Excerpted passage:
········
March 2021
E.M. Parry joined the Arthouse in December, we interviewed them to find out about working with history in a different or queer way and what it feels like to share a smoke with a ghost.
What attracted you to joining the Arthouse?
So many things about the Arthouse were really appealing. I was drawn to a space that felt very embedded and invested within a community, not just within the artist community but the wider community of South East London, where I’ve been based for around 20 years.
The Arthouse co-operative model is very exciting compared to other studios in London, which can be incredibly unaffordable, perpetuating a culture of the arts being a luxury for elites. I liked the idea of being part of a co-op structure and have always been interested in alternative, non-hierarchical models – especially at a time when we urgently need to be re-thinking a lot of traditional structures of power and organisation. I was interested in finding out more about this type of art space model, as my ultimate ambition – building on an online queer space I helped set up during lockdown – is to create a queer community and art space in South London.
········
About this task: Resume the Arthouse interview with E.M. Parry from the point where it stops.

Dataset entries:
········
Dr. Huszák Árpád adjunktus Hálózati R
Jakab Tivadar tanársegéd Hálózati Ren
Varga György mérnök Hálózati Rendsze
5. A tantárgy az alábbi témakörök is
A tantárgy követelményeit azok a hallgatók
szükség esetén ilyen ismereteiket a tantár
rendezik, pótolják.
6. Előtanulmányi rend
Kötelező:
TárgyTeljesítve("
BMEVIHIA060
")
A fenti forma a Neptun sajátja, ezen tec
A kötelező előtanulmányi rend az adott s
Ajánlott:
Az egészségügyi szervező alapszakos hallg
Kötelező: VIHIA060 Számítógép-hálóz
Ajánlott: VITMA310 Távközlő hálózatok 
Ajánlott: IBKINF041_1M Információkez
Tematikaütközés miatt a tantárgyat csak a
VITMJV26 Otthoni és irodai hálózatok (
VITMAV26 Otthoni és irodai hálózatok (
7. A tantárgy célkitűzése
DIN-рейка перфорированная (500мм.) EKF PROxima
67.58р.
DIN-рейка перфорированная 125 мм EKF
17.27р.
········
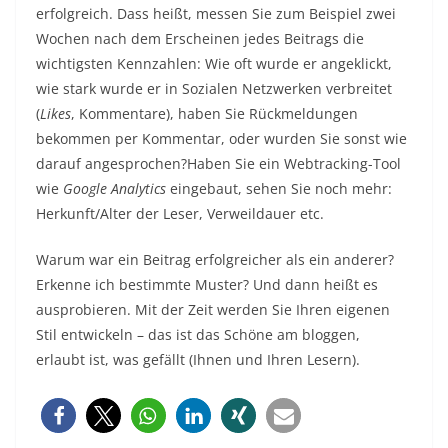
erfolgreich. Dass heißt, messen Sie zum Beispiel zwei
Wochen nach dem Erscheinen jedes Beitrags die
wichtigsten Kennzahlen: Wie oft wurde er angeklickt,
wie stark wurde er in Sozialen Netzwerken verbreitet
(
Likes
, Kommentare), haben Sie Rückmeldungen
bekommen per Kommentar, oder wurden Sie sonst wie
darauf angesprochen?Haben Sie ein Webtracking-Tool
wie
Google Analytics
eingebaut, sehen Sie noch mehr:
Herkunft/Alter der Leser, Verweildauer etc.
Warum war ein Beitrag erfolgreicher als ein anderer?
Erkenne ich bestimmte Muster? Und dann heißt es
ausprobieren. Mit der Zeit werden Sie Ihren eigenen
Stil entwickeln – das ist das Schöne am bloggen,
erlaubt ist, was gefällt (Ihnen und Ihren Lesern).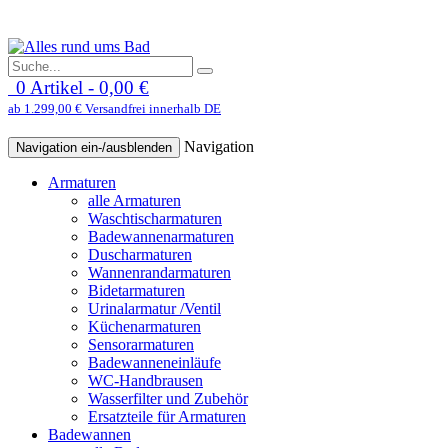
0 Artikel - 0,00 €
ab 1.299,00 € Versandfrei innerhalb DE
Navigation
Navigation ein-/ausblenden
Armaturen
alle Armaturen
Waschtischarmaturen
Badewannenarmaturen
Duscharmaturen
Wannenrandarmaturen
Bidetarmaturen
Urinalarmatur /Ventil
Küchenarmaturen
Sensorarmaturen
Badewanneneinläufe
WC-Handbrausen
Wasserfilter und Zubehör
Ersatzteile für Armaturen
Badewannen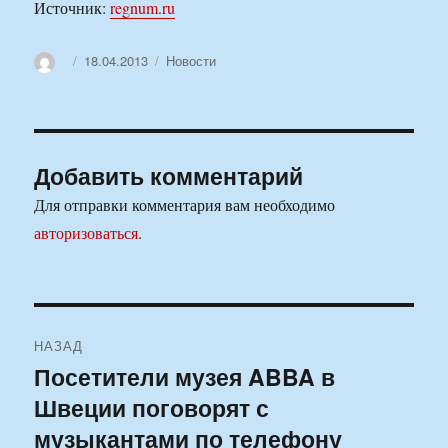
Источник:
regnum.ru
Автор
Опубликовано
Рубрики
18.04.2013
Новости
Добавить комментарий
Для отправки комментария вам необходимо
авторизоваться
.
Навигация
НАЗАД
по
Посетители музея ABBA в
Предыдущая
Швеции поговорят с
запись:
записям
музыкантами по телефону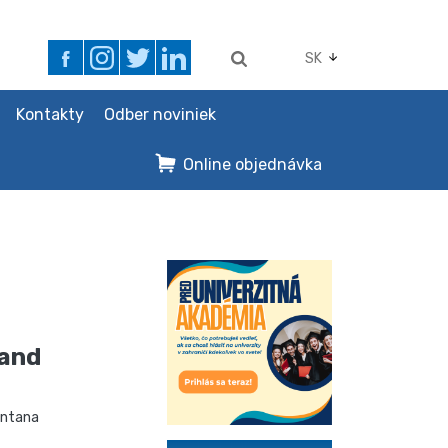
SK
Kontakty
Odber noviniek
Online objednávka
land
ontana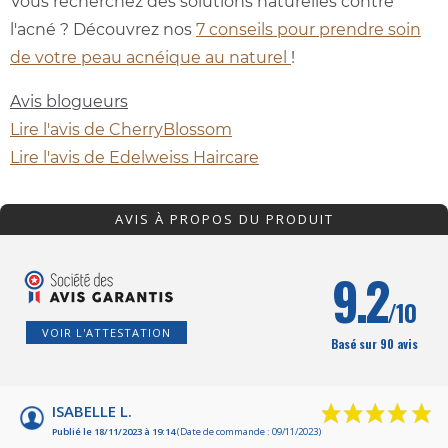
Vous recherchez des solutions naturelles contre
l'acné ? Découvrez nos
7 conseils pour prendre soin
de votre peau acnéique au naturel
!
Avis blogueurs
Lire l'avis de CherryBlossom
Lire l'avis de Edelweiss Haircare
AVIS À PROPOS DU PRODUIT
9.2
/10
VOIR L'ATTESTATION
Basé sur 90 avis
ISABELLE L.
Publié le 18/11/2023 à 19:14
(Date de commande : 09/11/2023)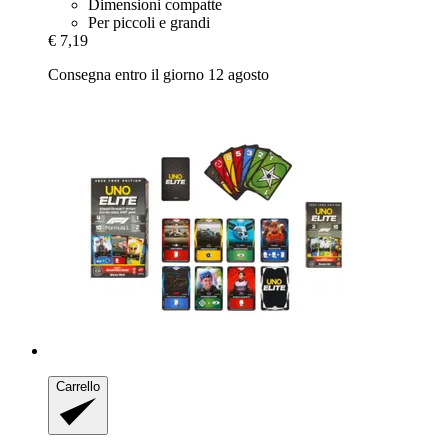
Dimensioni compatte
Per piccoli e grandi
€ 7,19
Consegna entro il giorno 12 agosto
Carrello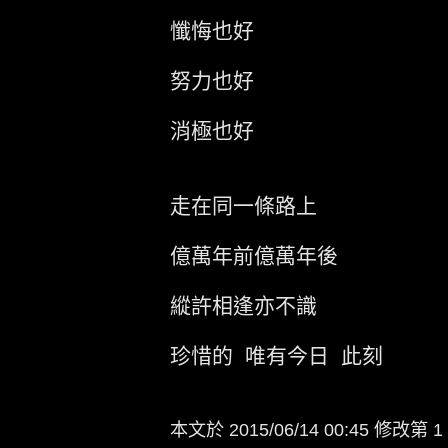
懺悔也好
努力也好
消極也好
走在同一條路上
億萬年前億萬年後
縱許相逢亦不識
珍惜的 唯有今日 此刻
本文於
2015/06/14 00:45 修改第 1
········
Response to the exercise:
The Arthouse has been a life-line for me during lockdown, being close to my home, and it’s been really nourishing to feel like my work was in conversation with other artists during the group show recently.
How would you describe your art?
My background is in theatre, primarily design, but I’ve always worked in quite a multidisciplinary way – I also devise, perform, and write. My personal practice draws on the vocabulary of theatre making. I find it quite hard to describe exactly what ‘it’ is, because it’s a lot of different things. Sometimes I describe it as durational sculpture, or performative installation. I use objects and costumes, usually with some time-based element. I work with bodies a lot, mostly my own, but sometimes engaging with other bodies.
My work is essentially collaborative, including with people who aren’t necessarily with us in the flesh. This ties in with my PhD, which looks at meeting the past using queer ways of doing history. This isn’t the traditional idea of history as something written and stored in an archive, where only certain people are allowed to decide what even is history. This is not history as we were taught in school, a history that’s linear, with the kings and queens of England represented in a neat line like a ruler sold in a castle gift shop. A queered way of looking at history is non-linear, messy and unruly, meeting the past in more embodied and imaginative ways.
What are you working on at the moment?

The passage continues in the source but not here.